*** Opening of EXERCISE MATERIAL ***
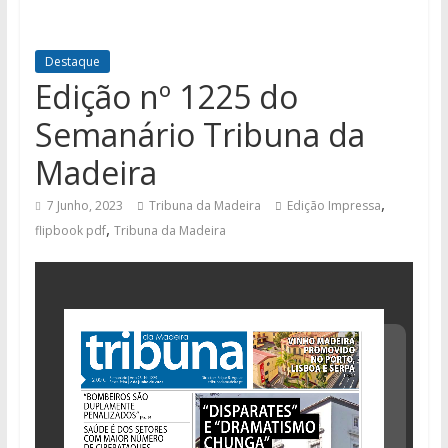
Destaque
Edição nº 1225 do
Semanário Tribuna da
Madeira
,
7 Junho, 2023
Tribuna da Madeira
Edição Impressa
,
flipbook pdf
Tribuna da Madeira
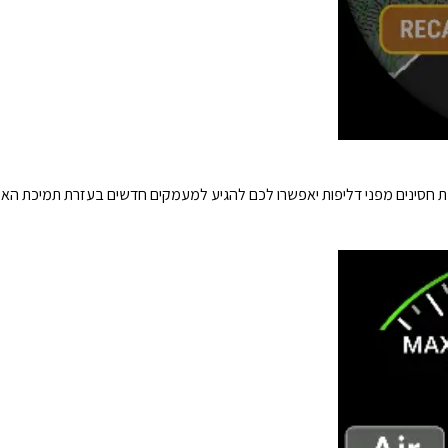
ומק של 40 מטר ולחצני מתכת חסינים מפני דליפות יאפשרו לכם להגיע למעמקים חדשים בעזרת תמ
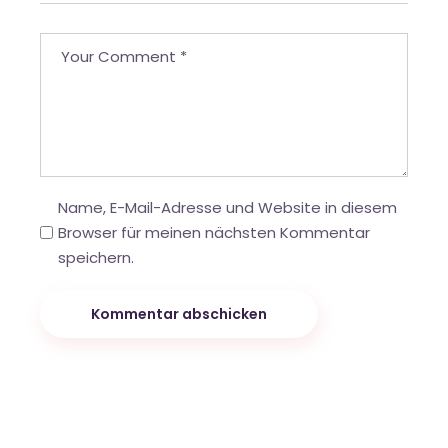
Name, E-Mail-Adresse und Website in diesem
Browser für meinen nächsten Kommentar
speichern.
Kommentar abschicken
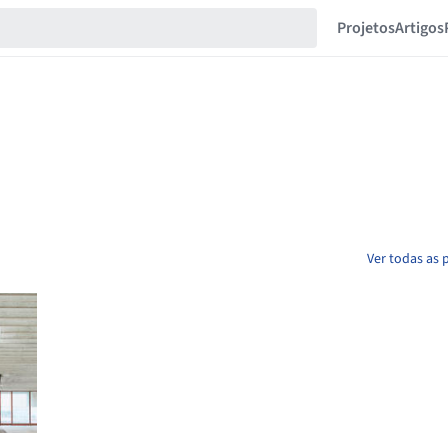
Projetos
Artigos
Ver todas as 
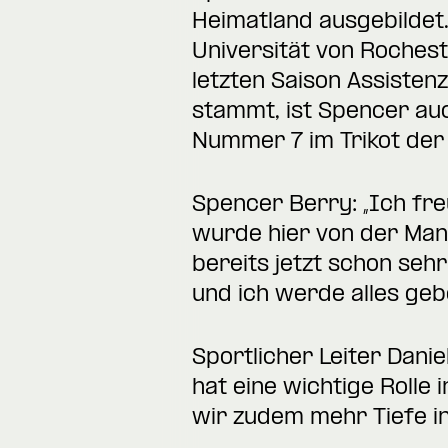
Heimatland ausgebildet.
Universität von Rocheste
letzten Saison Assisten
stammt, ist Spencer au
Nummer 7 im Trikot der 
Spencer Berry: „Ich fre
wurde hier von der Man
bereits jetzt schon seh
und ich werde alles geb
Sportlicher Leiter Danie
hat eine wichtige Rolle
wir zudem mehr Tiefe in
*** Close of EXERCISE MATERIAL ***
## HOW TO COMPLETE THIS TASK
Copy out all of the text data above character for character, leaving out the pictures.

## SOLUTION FOR THIS PROBLEM
Destaque
Edição nº 1225 do
Semanário Tribuna da
Madeira
,
7 Junho, 2023
Tribuna da Madeira
Edição Impressa
,
flipbook pdf
Tribuna da Madeira
ומק של 40 מטר ולחצני מתכת חסינים מפני דליפות יאפשרו לכם להגיע למעמקים חדשים בעזרת תמ
Name, E-Mail-Adresse und Website in diesem
Browser für meinen nächsten Kommentar
speichern.
Kommentar abschicken
Projetos
Artigos
Ver todas as 
Heimatland ausgebildet.
Universität von Rocheste
letzten Saison Assisten
stammt, ist Spencer au
Nummer 7 im Trikot der 
Spencer Berry: „Ich fre
wurde hier von der Man
bereits jetzt schon seh
und ich werde alles geb
Sportlicher Leiter Danie
hat eine wichtige Rolle
wir zudem mehr Tiefe in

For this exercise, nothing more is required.